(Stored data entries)
=-=-=-=-=
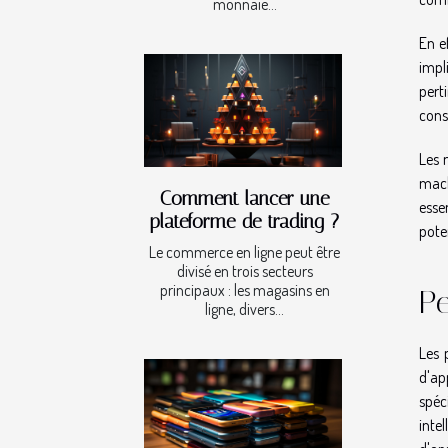
monnaie...
En e
impl
pert
cons
Les 
mach
Comment lancer une
esse
plateforme de trading ?
pote
Le commerce en ligne peut être
divisé en trois secteurs
principaux : les magasins en
Pe
ligne, divers...
Les 
d'ap
spéc
inte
=-=-=-=-=
• _TASK DETAILS_: What you return must match each record exactly and contain no images.

• _ANSWER BOX_:
monnaie...
En e
impl
pert
cons
Les 
mach
Comment lancer une
esse
plateforme de trading ?
pote
Le commerce en ligne peut être
divisé en trois secteurs
principaux : les magasins en
Pe
ligne, divers...
Les 
d'ap
spéc
inte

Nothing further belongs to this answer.